There have been no such policies thrust upon Chinese motorcycle factories but we are now seeing the demise of many of the smaller motorcycle plants. Many of the smaller factories are simple single production line assembly plants. These companies do not make anything and cannot really be considered as OEM companies as they basically cobble together parts from other companies. They generally produce and sell to developing countries, mainly on the African continent, and have increasingly struggled as the customer base evolves from ‘the cheaper the better’ range of these factories to a more quality and value based philosophy.

Although this consumer philosophy change has rung the death knell for many Chinese motorcycle companies as many of them have just moved on to other related industries such as the electric bicycle/ scooter and electronic component industries.

As the bigger Chinese motorcycle manufacturers have had to step up a gear to compete on markets with the likes of Hyosung (South Korea), Kymco (Taiwan) and Hero, TVS and Bajaj from India the smaller and middle sized factories have been unable to and have felt the full force of the downturn.

It’s not all bad news for the smaller factories as many of them have adapted their existing supply chains to aid them in setting up new enterprises in emerging and evolving markets. Harry Po is the owner and CEO of Leng Feng Scooters, a small scooter producer and exporter from Zhejiang province. He reports “we used to enjoy really good trade, especially in the export business. Our scooters were exported to Laos, Cambodia and Burma mainly but then the market got saturated and our export orders decreased by half. As the export figures kept on decreasing I made a decision to get out of that particular trade while I still had money to invest in another avenue of the industry, it was a good move. In summer of 2015 I started to manufacture electric scooters. I had all the supply chain contacts to produce scooters so I adapted our business model and began to manufacture electric scooters which has proved to be a really good business so far and has opened up the domestic market to us again as well as continuing to export to countries like Laos and Cambodia.”

Sales and exports of the bigger motorcycle manufacturers are also taking sizable hits but they have steadied the ship by seeking western markets where Chinese commuter motorcycles are becoming acceptable and popular.

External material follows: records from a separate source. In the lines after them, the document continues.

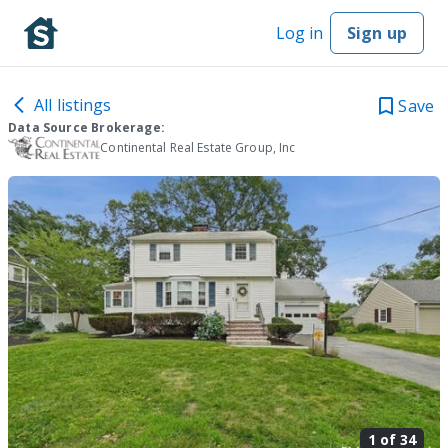
Log in
Sign up
All listings
Save
Data Source Brokerage:
Continental Real Estate Group, Inc
1 of
34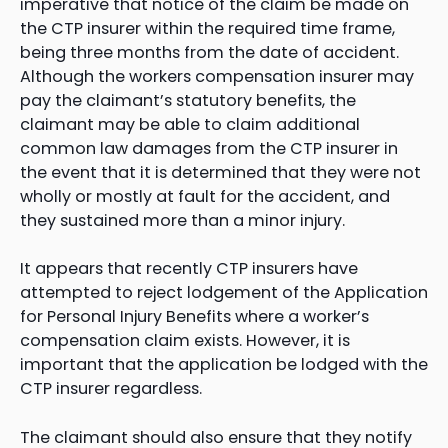
imperative that notice of the claim be made on
the CTP insurer within the required time frame,
being three months from the date of accident.
Although the workers compensation insurer may
pay the claimant’s statutory benefits, the
claimant may be able to claim additional
common law damages from the CTP insurer in
the event that it is determined that they were not
wholly or mostly at fault for the accident, and
they sustained more than a minor injury.
It appears that recently CTP insurers have
attempted to reject lodgement of the Application
for Personal Injury Benefits where a worker’s
compensation claim exists. However, it is
important that the application be lodged with the
CTP insurer regardless.
The claimant should also ensure that they notify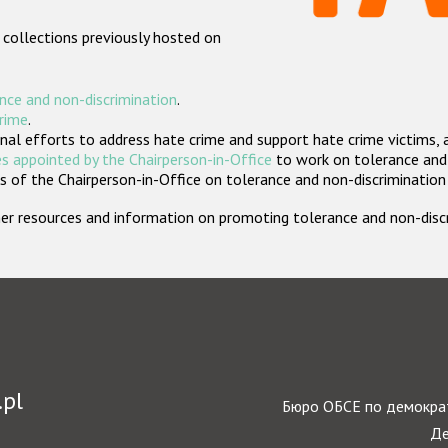
 collections previously hosted on
nce and non-discrimination
.
crime
.
nal efforts to address hate crime and support hate crime victims, 
s appointed by the Chairperson-in-Office
to work on tolerance and 
 of the Chairperson-in-Office on tolerance and non-discrimination
rther resources and information on promoting tolerance and non-dis
.pl
Бюро ОБСЕ по демократ
Де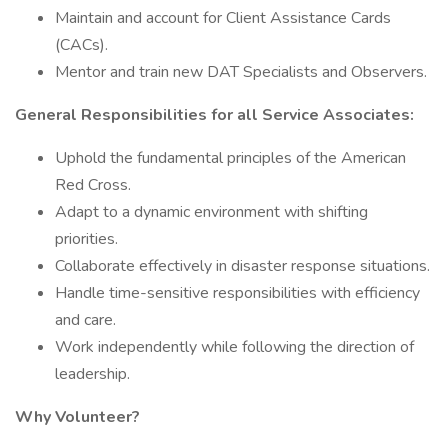
Maintain and account for Client Assistance Cards
(CACs).
Mentor and train new DAT Specialists and Observers.
General Responsibilities for all Service Associates:
Uphold the fundamental principles of the American
Red Cross.
Adapt to a dynamic environment with shifting
priorities.
Collaborate effectively in disaster response situations.
Handle time-sensitive responsibilities with efficiency
and care.
Work independently while following the direction of
leadership.
Why Volunteer?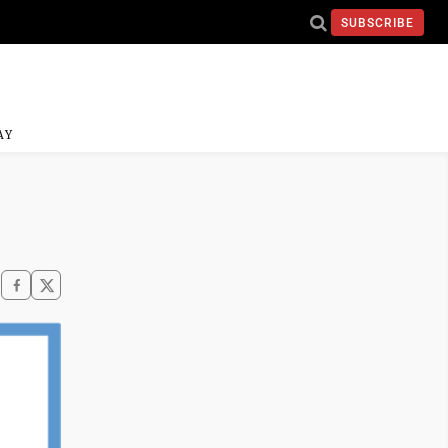
SUBSCRIBE
AY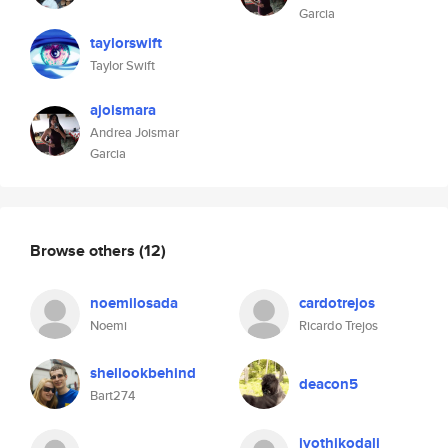
Garcia
taylorswift
Taylor Swift
ajoismara
Andrea Joismar
Garcia
Browse others
(12)
noemilosada
cardotrejos
Noemi
Ricardo Trejos
shellookbehind
deacon5
Bart274
jyothikodali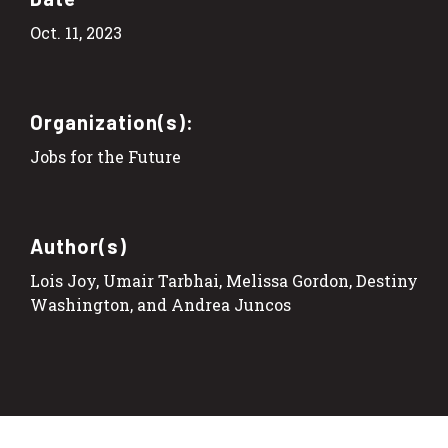
Oct. 11, 2023
Organization(s):
Jobs for the Future
Author(s)
Lois Joy, Umair Tarbhai, Melissa Gordon, Destiny
Washington, and Andrea Juncos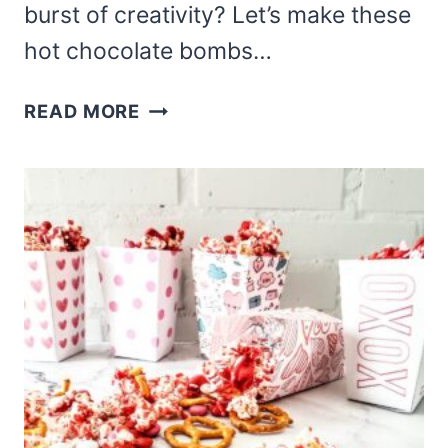
burst of creativity? Let’s make these
hot chocolate bombs…
LUCKY
READ MORE
CHARMS
HOT
COCOA
BOMBS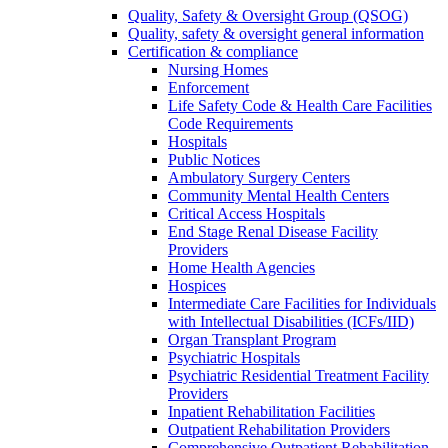
Quality, Safety & Oversight Group (QSOG)
Quality, safety & oversight general information
Certification & compliance
Nursing Homes
Enforcement
Life Safety Code & Health Care Facilities
Code Requirements
Hospitals
Public Notices
Ambulatory Surgery Centers
Community Mental Health Centers
Critical Access Hospitals
End Stage Renal Disease Facility
Providers
Home Health Agencies
Hospices
Intermediate Care Facilities for Individuals
with Intellectual Disabilities (ICFs/IID)
Organ Transplant Program
Psychiatric Hospitals
Psychiatric Residential Treatment Facility
Providers
Inpatient Rehabilitation Facilities
Outpatient Rehabilitation Providers
Comprehensive Outpatient Rehabilitation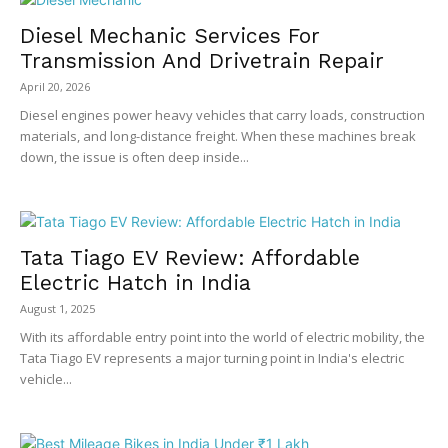
Diesel Mechanic Services For
Transmission And Drivetrain Repair
April 20, 2026
Diesel engines power heavy vehicles that carry loads, construction
materials, and long-distance freight. When these machines break
down, the issue is often deep inside...
Tata Tiago EV Review: Affordable
Electric Hatch in India
August 1, 2025
With its affordable entry point into the world of electric mobility, the
Tata Tiago EV represents a major turning point in India's electric
vehicle...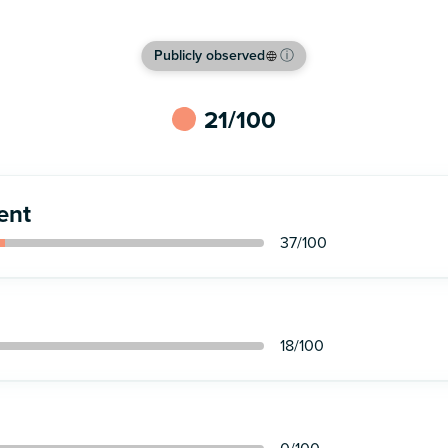
Publicly observed
ⓘ
21
/100
ent
37
/100
18
/100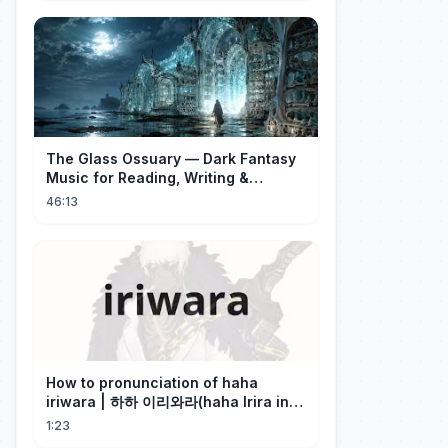
The Glass Ossuary — Dark Fantasy
Music for Reading, Writing &
Ancient Archives
46:13
How to pronunciation of haha
iriwara | 하하 이리와라(haha Irira in
Korean)
1:23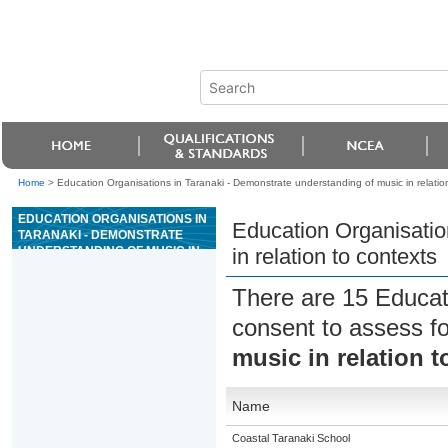
Home
>
Education Organisations in Taranaki - Demonstrate understanding of music in relatio
EDUCATION ORGANISATIONS IN
Education Organisatio
TARANAKI - DEMONSTRATE
UNDERSTANDING OF MUSIC IN
in relation to contexts
RELATION TO CONTEXTS
There are 15 Educat
consent to assess f
music in relation t
Name
Coastal Taranaki School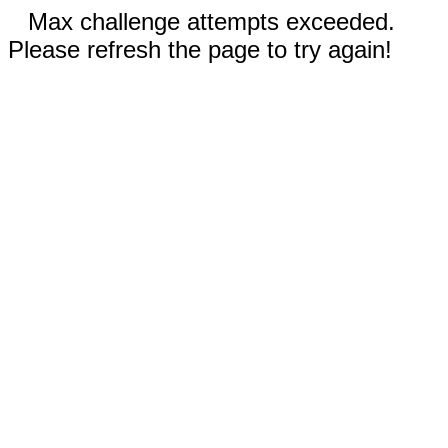
Max challenge attempts exceeded.
Please refresh the page to try again!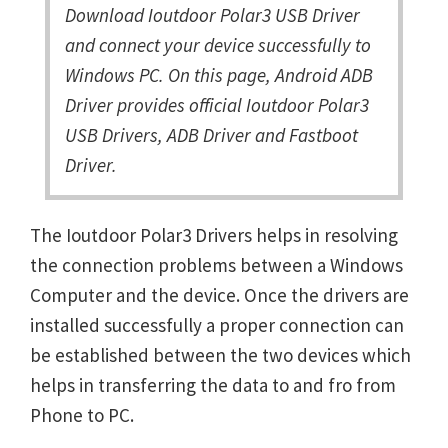
Download Ioutdoor Polar3 USB Driver
and connect your device successfully to
Windows PC. On this page, Android ADB
Driver provides official Ioutdoor Polar3
USB Drivers, ADB Driver and Fastboot
Driver.
The Ioutdoor Polar3 Drivers helps in resolving
the connection problems between a Windows
Computer and the device. Once the drivers are
installed successfully a proper connection can
be established between the two devices which
helps in transferring the data to and fro from
Phone to PC.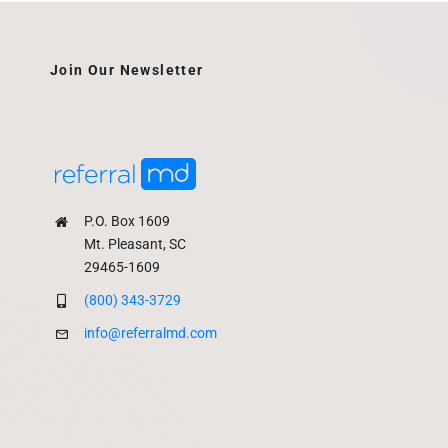
Join Our Newsletter
P.O. Box 1609
Mt. Pleasant, SC
29465-1609
(800) 343-3729
info@referralmd.com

The leap in quality required to service these markets means that there is a much bigger profit for the manufacturer in each unit which helps to balance the loss of profit from selling less motorcycles.

It’s now quite clear that the only growing motorcycle manufacturers (in terms of unit numbers) are the companies with joint-venture agreements with foreign motorcycle manufacturers, mainly the Japanese (Honda in particular). This has caused other Chinese factories to reach out abroad in the hope of securing the sort of partnership that is making Sundiro Honda and Wuyang Honda very successful motorcycle manufacturing companies.

Other big motorcycle companies are expanding their range and including mini vans (becoming increasingly popular in agricultural areas) and other products in their repertoire. Chongqing company WangQiang are the biggest producer of cub motorcycles in China with cubs making up 95% of their production numbers. They have recently developed and produced snowmobile models that are proving to be very popular and claim that they will continue to develop new products in order to keep moving forward.

Many of the bigger Chongqing motorcycle manufacturers have interests outside of the automotive manufacturing industry choosing to invest in Real Estate or even turn in to loan companies. Famously Lifan own a football team (Chongqing Lifan FC).

It could well be the case that the demise of the smaller manufacturers will herald the further evolution and success of the bigger factories as competition on foreign and domestic markets lessen. Time will tell on that one.